Realizations are unfortunate. Especially when I have one where I see a picture of me and realize I look like an overweight lesbian American history professor. Most unfortunate. I bleached some of my dishes and cups yesterday, to kill whatever lingering mildew crap was living on them and in them, let’s hope it doesn’t kill me. Now, everything faintly has the taste of cleaning solvent, but if it doesn’t kill me I’m not sure I care.

I long to retire to a French farmhouse and to type while overlooking a field of lavender or some such. I suppose I need to become a writer before that happens. Supposedly, I am a writer now and must keep in that mindset.

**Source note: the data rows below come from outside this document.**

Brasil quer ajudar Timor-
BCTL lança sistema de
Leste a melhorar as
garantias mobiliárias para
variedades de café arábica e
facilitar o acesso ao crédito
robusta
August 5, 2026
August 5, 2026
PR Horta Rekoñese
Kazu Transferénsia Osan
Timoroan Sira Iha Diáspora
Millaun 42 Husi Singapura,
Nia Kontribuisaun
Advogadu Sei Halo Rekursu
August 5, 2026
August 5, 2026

When I examine this high school playlist of mine on itunes, I’m struck at just how much Smiths there is on it. I guess I really was rabidly into the band. It’s interesting considering I didn’t listen to any male singers really. New Order was acceptable, but they were ultimately a dance band, and whenever Thurston sings for Sonic Youth it doesn’t really count somehow – sort of like Richard Carpenter. Somehow I don’t think Thurston would be surprised by nor mind the comparison. But Morrissey, oh Morrissey. To die to by your side, indeed. The thing is, I’m not sure he’s that pleasant. In fact, I would be rather shocked if he was pleasant. Between the open hostility to immigrants, hip hop, and all the other crap, I’m not really sure he’s exactly my cup of tea. He doesn’t seem to mind his army of latino fans, which is sort of interesting. I mean, here in LA, he has a massive, MASSIVE Latino fan base, and I’m sure some of them are the children of illegals. I guess he doesn’t mind the money. Or more to the point, it’s not an issue for him because they have not immigrated to England, just here to California. But I’ve thought he lived here for decades. Or is that Johnny Rotten? It’s difficult to keep the posturing Brits separate in your head after a while.

1 Comments:

Anonymous Anonymous said...

Johnny Rotten hates immigrants so it wouldn't surprise me if he's the one you're referring to.

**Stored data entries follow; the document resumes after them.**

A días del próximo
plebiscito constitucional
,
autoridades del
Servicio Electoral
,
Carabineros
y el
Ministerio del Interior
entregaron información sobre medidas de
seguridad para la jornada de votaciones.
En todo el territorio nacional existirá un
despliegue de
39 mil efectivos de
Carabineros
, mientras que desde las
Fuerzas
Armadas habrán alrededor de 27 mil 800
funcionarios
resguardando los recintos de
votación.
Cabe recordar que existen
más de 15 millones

He recently came out of the shadows to promote some new stuff he had been working on. His first duty was to go on the British reality tv show I'm A Celebrity Get Me Out of Here! Where, like survivor, they stick somewhat forgotten or unknown celebrities in the jungle, Survivor-style.

He lasted one episode and went bananas about how much he hates everyone and everything, and boy how he wishes it was the '70s again.